Just had lunch and another stimulating conversation with Ollie Glass, our new creative technologist at NixonMcInnes. Ollie is a very clever and interesting guy.
He passed on this ‘off-hand remark’ that someone had made about how family businesses have tended to outlast corporations where the shareholders are, I’m guessing, not tied by family. (Will see if I can dig this out, but for now I want to play with the ideas rather than get into the data).
What this got us thinking about was what is it about family business that leads to these long-lasting dynasties? And what, if anything, can non-family businesses learn?
For me, family and business are two words I’m not keen to mix! I have a strong desire to keep different parts of my life quite separate – family, work, friends. I like the clarity and the ease that I feel comes with that. And I also really need and value the sanctuary that family gives me from the mental demands of work. It helps me to have them apart.
I also hate the idea of tip-toeing around a family that work together, or worse, of me and my family inflicting our bickering onto them. Could anything be worse than that?! π
But when I think about the potential goodness that can exist in family business I start to feel that there could be some enormous good in there for the wider business community to take inspiration from.
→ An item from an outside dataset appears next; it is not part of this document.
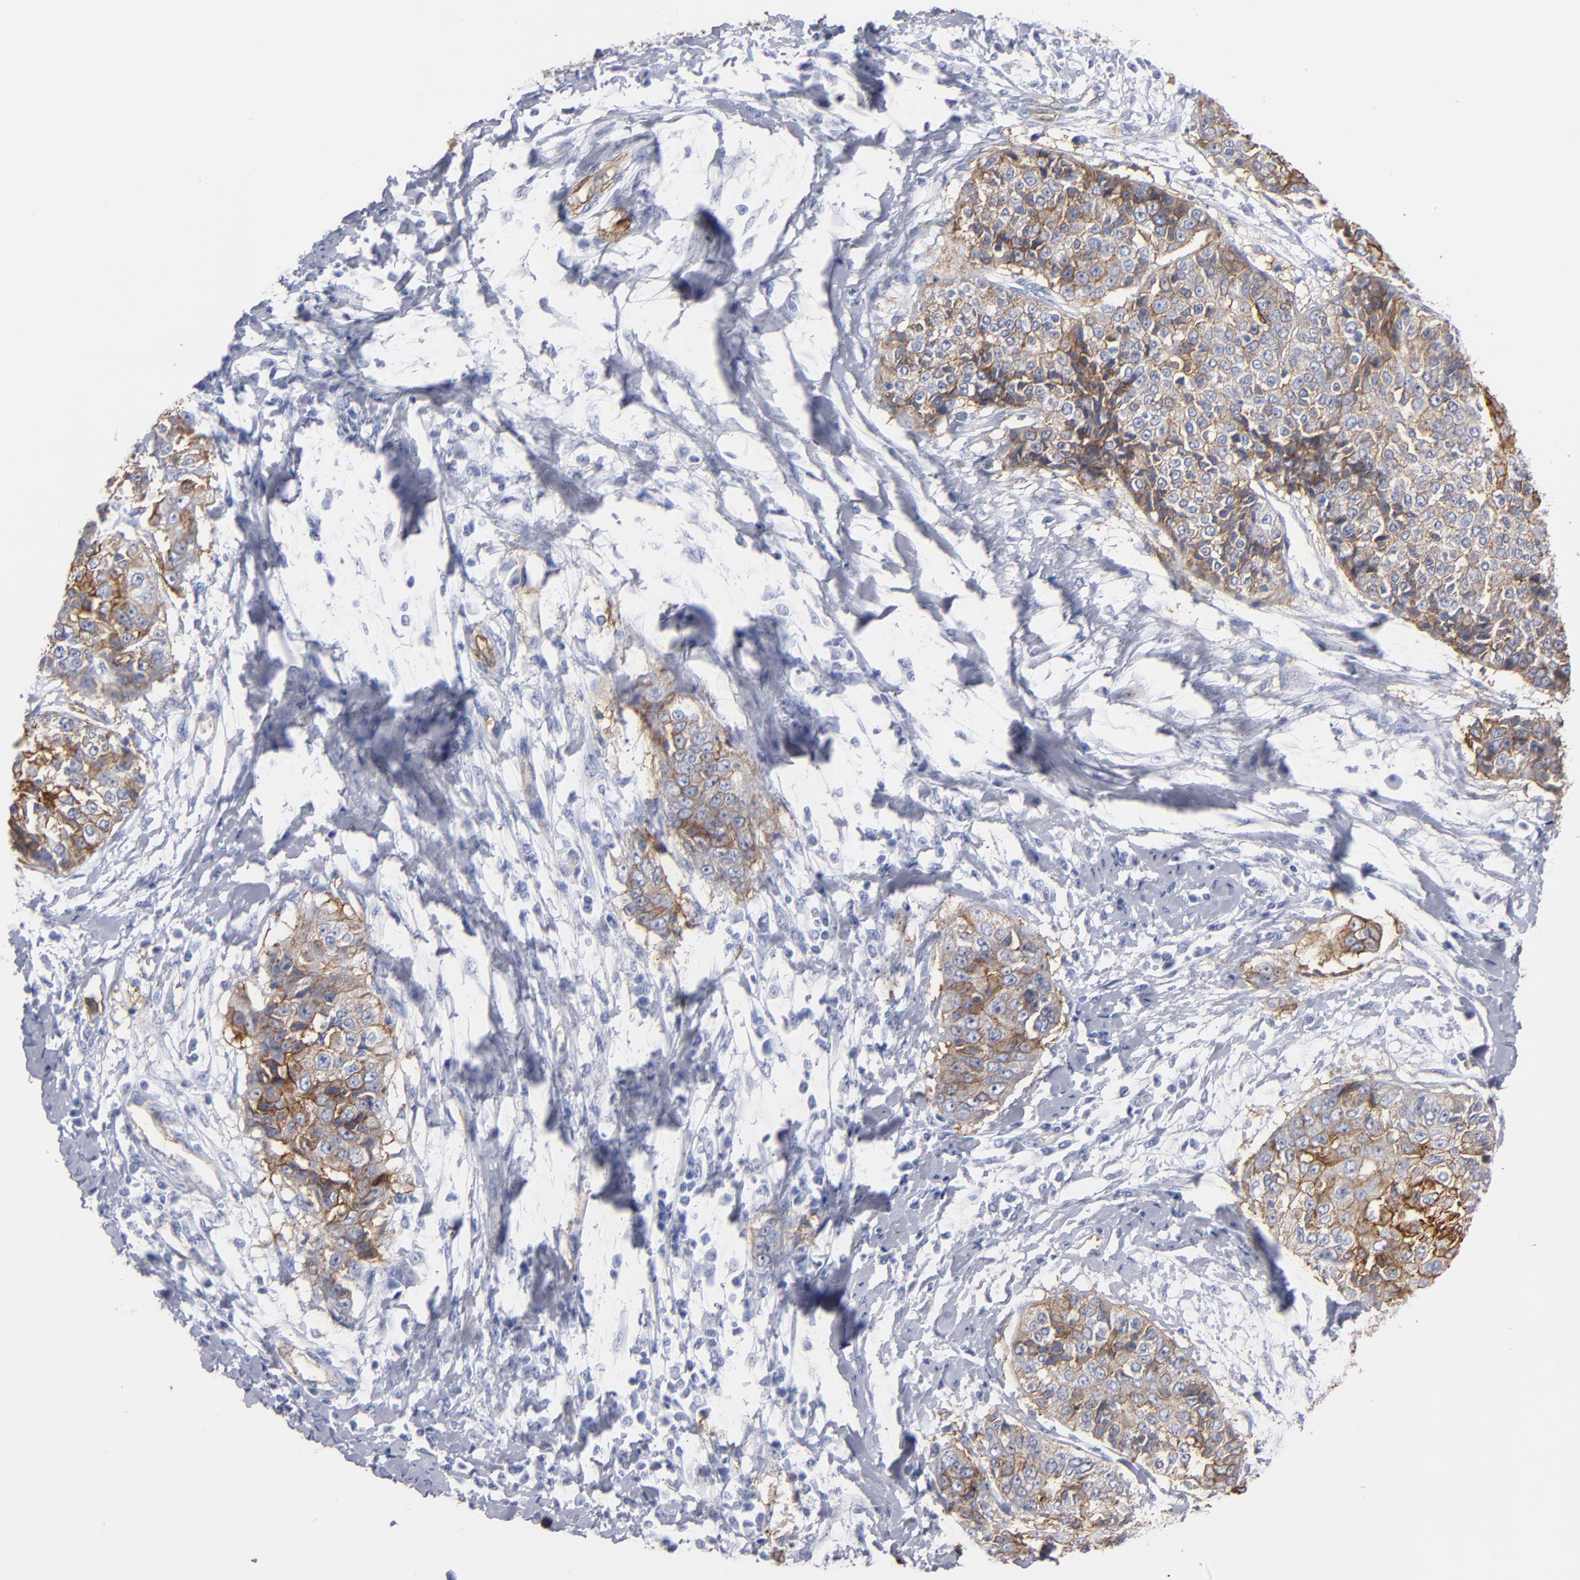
{"staining": {"intensity": "moderate", "quantity": "25%-75%", "location": "cytoplasmic/membranous"}, "tissue": "cervical cancer", "cell_type": "Tumor cells", "image_type": "cancer", "snomed": [{"axis": "morphology", "description": "Squamous cell carcinoma, NOS"}, {"axis": "topography", "description": "Cervix"}], "caption": "Cervical cancer (squamous cell carcinoma) stained with DAB IHC demonstrates medium levels of moderate cytoplasmic/membranous staining in about 25%-75% of tumor cells.", "gene": "TM4SF1", "patient": {"sex": "female", "age": 64}}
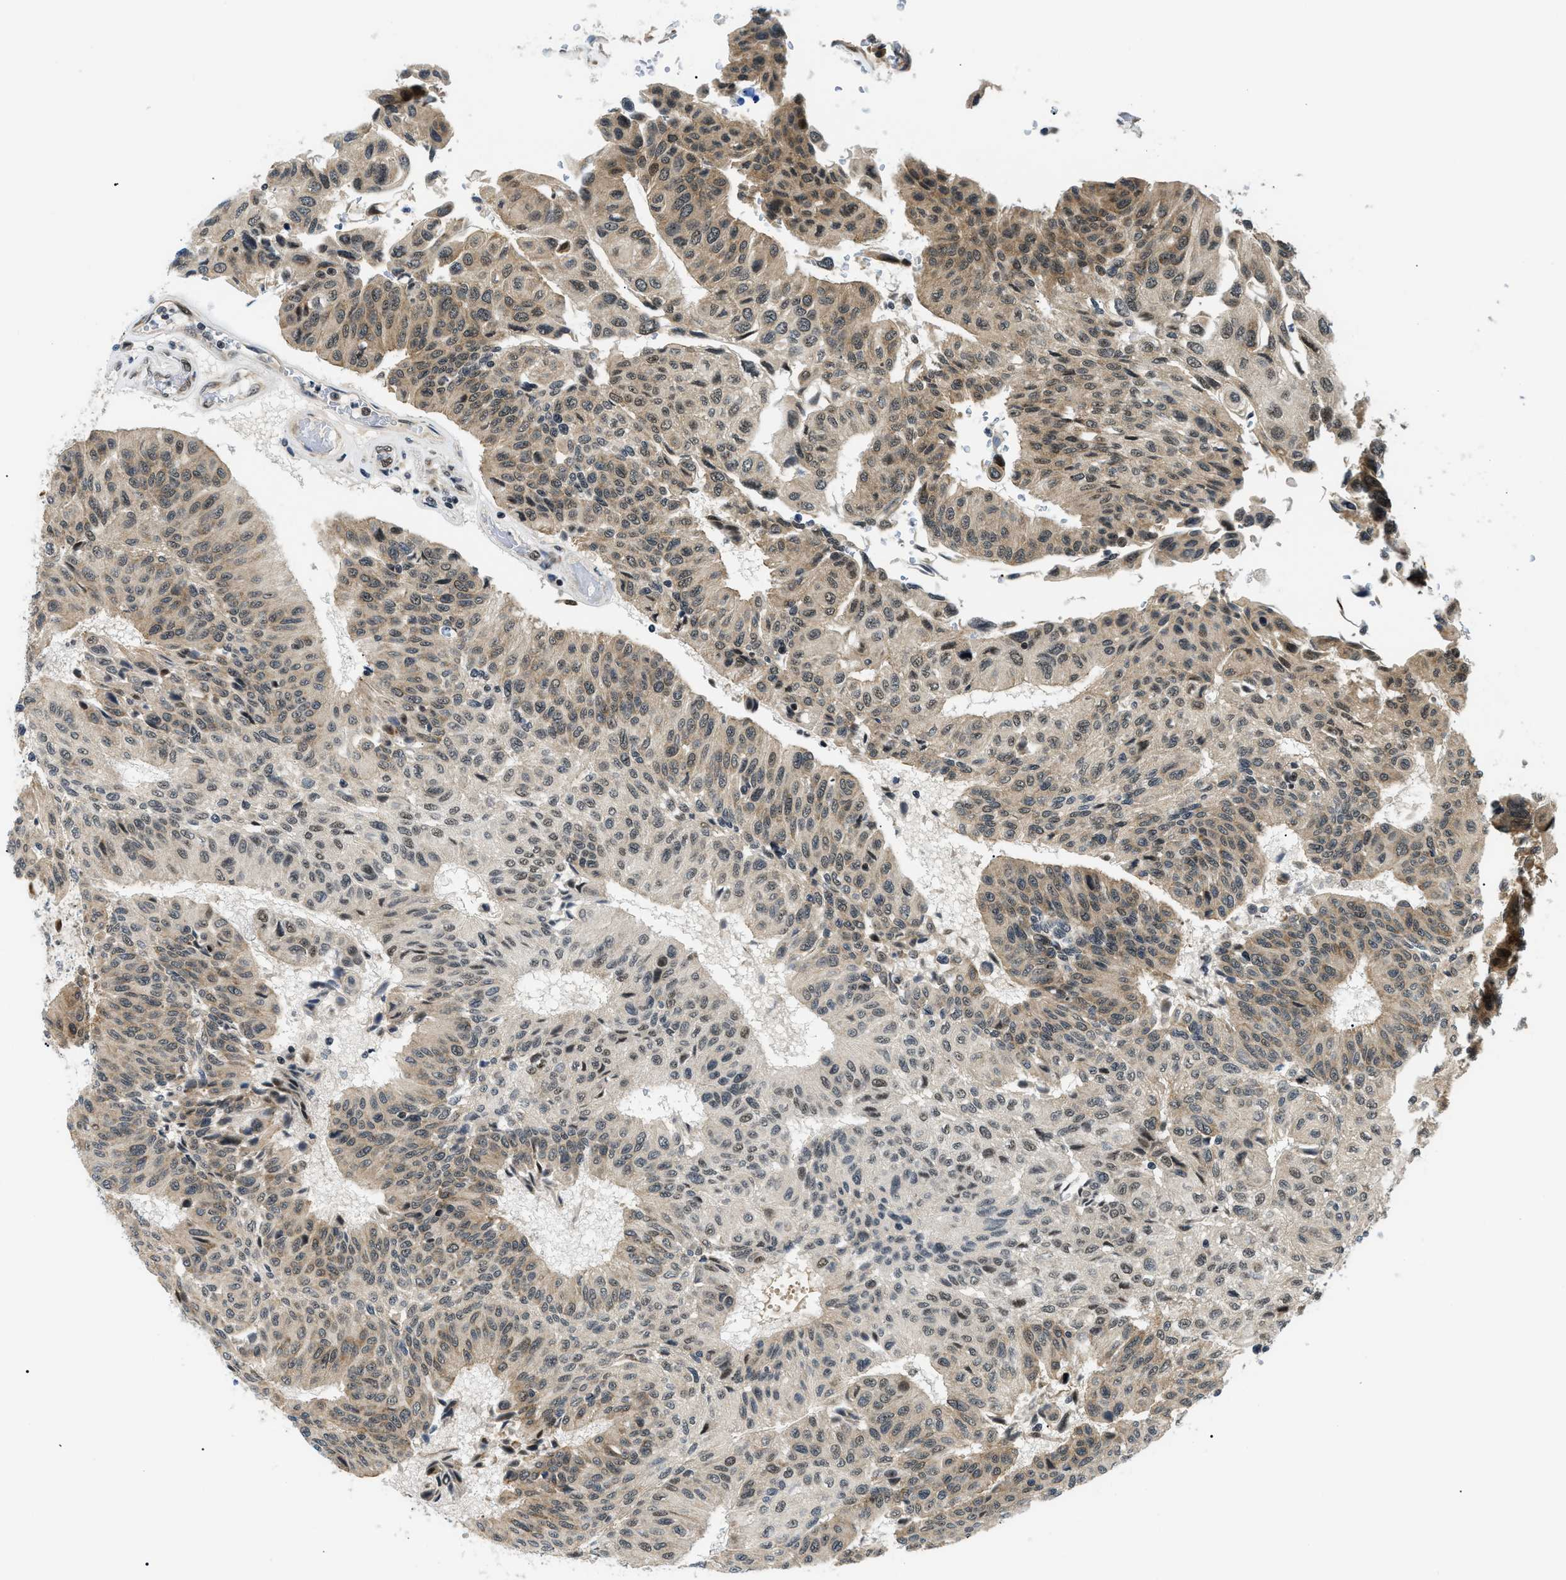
{"staining": {"intensity": "moderate", "quantity": ">75%", "location": "cytoplasmic/membranous,nuclear"}, "tissue": "urothelial cancer", "cell_type": "Tumor cells", "image_type": "cancer", "snomed": [{"axis": "morphology", "description": "Urothelial carcinoma, High grade"}, {"axis": "topography", "description": "Urinary bladder"}], "caption": "Urothelial carcinoma (high-grade) stained with IHC demonstrates moderate cytoplasmic/membranous and nuclear staining in approximately >75% of tumor cells.", "gene": "CWC25", "patient": {"sex": "male", "age": 66}}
When Carole Leslie from the Employee Ownership Association visited us a few weeks back to talk about employee ownership she told us that one of the most common paths to employee ownership was a family business where the founder wanted to pass her or his company on to their children, but the kids weren’t interested.
In order to keep the culture and fabric they’d built, they looked to employee ownership.
So what is it they fear and resist about, say, the trade sale – the most common alternative? What is it that another business cannot provide?
And if family businesses last longer, is there something about their fabric, their shareholder mindset, the decisions they make and the priorities they place on things that the rest of us can learn from?
Thinking about shareholding in particular, is it the connections between the shareholders that do something good in family businesses, rather than the federation of individual interests all pointing towards a single objective – capital appreciation (and I guess, dividends) – with corporate shareholder bases?
Or is it the shared values? Or the drive for legacy and dynasty? Or the personal reputation, the realest of real skin in the game?
As we begin to work towards an evolved 21st century kind of business, are we actually heading full circle – returning to long-standing and long-lasting principles that millions of enterprises have been built on since civilization began? Will every business become more like the good parts of a family business?